1. Read before sharing. If there were 10 Commandments of social media, this would be number one because we have all broken it. Headline writers and social media mangers are tasked with writing the most engaging and compelling copy to grab your attention, and sometimes it elicits an emotional response that forces us to lose our cool. If you feel compelled to share, at least read what the article says and think about the content and context before broadcasting it on your feed.
2. Be open to other perspectives. We follow various voices on social media because we like them, but we can also become stuck in a bubble inside an echo chamber. Don’t forget to seek out other informed opinions and articles outside of your worldview. You don’t have to agree or even like the piece, but it will give you a broader perspective to better inform your own opinions.
3. Check your sources. The mainstream and corporate media is not without its weaknesses. They occasionally make mistakes, and their appetite for self-analysis leaves much to be desired. But on the whole, they remain the best source of news and should be given more weight and authority in terms of truth. Today there are countless websites that are determined to promote the most inflammatory stories and their own agendas that flourish on social media, often because people break Commandment Number One and share without reading. Look to see what website is publishing the story, and where their sources are coming from. If you don’t recognize the site name or there isn’t any hint of sources in the content, be wary of its truth and authority.

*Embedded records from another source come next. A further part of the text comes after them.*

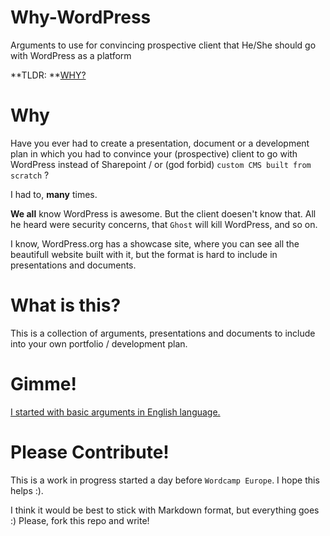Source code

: # Why-WordPress
Arguments to use for convincing prospective client that He/She should go with WordPress as a platform

**TLDR: **[WHY?](./EN/WHY.md)

# Why
Have you ever had to create a presentation, document or a development plan in which you had to convince your (prospective) client to go with WordPress instead of Sharepoint / or (god forbid) `custom CMS built from scratch` ?

I had to, **many** times. 

**We all** know WordPress is awesome. But the client doesen't know that. All he heard were security concerns, that `Ghost` will kill WordPress, and so on.

I know, WordPress.org has a showcase site, where you can see all the beautifull website built with it, but the format is hard to include in presentations and documents.

# What is this?
This is a collection of arguments, presentations and documents to include into your own portfolio / development plan.

# Gimme!

[I started with basic arguments in English language.](./EN/WHY.md)

# Please Contribute!
This is a work in progress started a day before `Wordcamp Europe`. I hope this helps :).

I think it would be best to stick with Markdown format, but everything goes :)
Please, fork this repo and write!
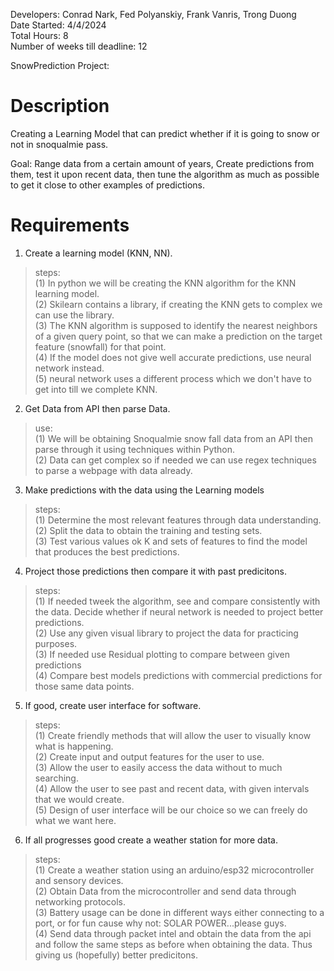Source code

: Developers: Conrad Nark, Fed Polyanskiy, Frank Vanris, Trong Duong<br>
Date Started: 4/4/2024<br>
Total Hours: 8<br>
Number of weeks till deadline: 12

SnowPrediction Project:

# Description
 Creating a Learning Model that can predict whether if it is going to snow or not in snoqualmie pass.

Goal: Range data from a certain amount of years, Create predictions from them, test it upon recent data, then tune the algorithm as much as possible to get it close
to other examples of predictions.


# Requirements

1. Create a learning model (KNN, NN).<br>
> steps:<br>
>(1) In python we will be creating the KNN algorithm for the KNN learning model.<br>
>(2) Skilearn contains a library, if creating the KNN gets to complex we can use the library.<br>
>(3) The KNN algorithm is supposed to identify the nearest neighbors of a given query point, so that we can make a prediction on the target feature (snowfall) for that point.<br>
>(4) If the model does not give well accurate predictions, use neural network instead.<br>
>(5) neural network uses a different process which we don't have to get into till we complete KNN.

2. Get Data from API then parse Data.<br>
> use:<br>
>(1) We will be obtaining Snoqualmie snow fall data from an API then parse through it using techniques within Python.<br>
>(2) Data can get complex so if needed we can use regex techniques to parse a webpage with data already.<br>

3. Make predictions with the data using the Learning models<br>
>steps:<br>
>(1) Determine the most relevant features through data understanding. <br>
>(2) Split the data to obtain the training and testing sets.<br>
>(3) Test various values ok K and sets of features to find the model that produces the best predictions.<br>

4. Project those predictions then compare it with past predicitons.<br>
>steps:<br>
>(1) If needed tweek the algorithm, see and compare consistently with the data. Decide whether if neural network is needed to project better predictions.<br>
>(2) Use any given visual library to project the data for practicing purposes.<br>
>(3) If needed use Residual plotting to compare between given predictions<br>
>(4) Compare best models predictions with commercial predictions for those same data points.<br>

5. If good, create user interface for software.<br>
> steps:<br>
>(1) Create friendly methods that will allow the user to visually know what is happening.<br>
>(2) Create input and output features for the user to use.<br>
>(3) Allow the user to easily access the data without to much searching.<br>
>(4) Allow the user to see past and recent data, with given intervals that we would create.<br>
>(5) Design of user interface will be our choice so we can freely do what we want here.<br>

6. If all progresses good create a weather station for more data.<br>
> steps:<br>
>(1) Create a weather station using an arduino/esp32 microcontroller and sensory devices.<br>
>(2) Obtain Data from the microcontroller and send data through networking protocols.<br>
>(3) Battery usage can be done in different ways either connecting to a port, or for fun cause why not: SOLAR POWER...please guys.<br>
>(4) Send data through packet intel and obtain the data from the api and follow the same steps as before when obtaining the data. Thus giving us (hopefully) better predicitons.


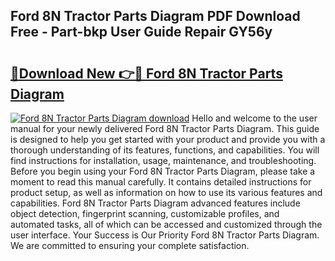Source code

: ## Ford 8N Tractor Parts Diagram PDF Download Free - Part-bkp User Guide Repair GY56y

# <h2><a href="http://dft1os.blite.top/?on=Ford+8N+Tractor+Parts+Diagram">🔗Download New 👉🔴 Ford 8N Tractor Parts Diagram</a></h2>

[![Ford 8N Tractor Parts Diagram download](https://i.imgur.com/lujVjoI.png)](http://dft1os.blite.top/?on=Ford+8N+Tractor+Parts+Diagram)
Hello and welcome to the user manual for your newly delivered Ford 8N Tractor Parts Diagram. This guide is designed to help you get started with your product and provide you with a thorough understanding of its features, functions, and capabilities. You will find instructions for installation, usage, maintenance, and troubleshooting. Before you begin using your Ford 8N Tractor Parts Diagram, please take a moment to read this manual carefully. It contains detailed instructions for product setup, as well as information on how to use its various features and capabilities. Ford 8N Tractor Parts Diagram advanced features include object detection, fingerprint scanning, customizable profiles, and automated tasks, all of which can be accessed and customized through the user interface. Your Success is Our Priority Ford 8N Tractor Parts Diagram. We are committed to ensuring your complete satisfaction.
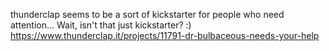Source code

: thunderclap seems to be a sort of kickstarter for people who need attention... Wait, isn't that just kickstarter? :) https://www.thunderclap.it/projects/11791-dr-bulbaceous-needs-your-help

4. Take a breath. Again, today’s media is designed to provoke emotional reactions, but remember, you’re not required to instantly develop an informed opinion and react to everything. Take a moment or two to process the news and information intellectually before commenting or sharing. In fact, there have been a number of occasions when the news narrative completely flips in the hours since the story broke. The world is already filled with opinions, and there’s no rush to add yours without thinking it over.
5. Take a break. It’s probably the best advice for all of us to hear about social media. If the news has you too emotional, turn off the TV, computer or phone. Go for a walk, read a book, see a movie or lie down on your favorite sofa to take your mind off things for a few hours. Removing yourself from the debate to clear your head will benefit your disposition in the long run.
6. Share something positive. There’s a trend to share or comment on negative news, and no doubt, there’s been no shortage of that lately. Every once in a while, go the other way: Share something good that happened in your community or that will lift somebody’s spirits. It could be something like a good Samaritan story in the news, or a simple video of a puppy greeting a baby. Our social media feeds are what we choose them to be, so make a positive impact by shining something bright for others.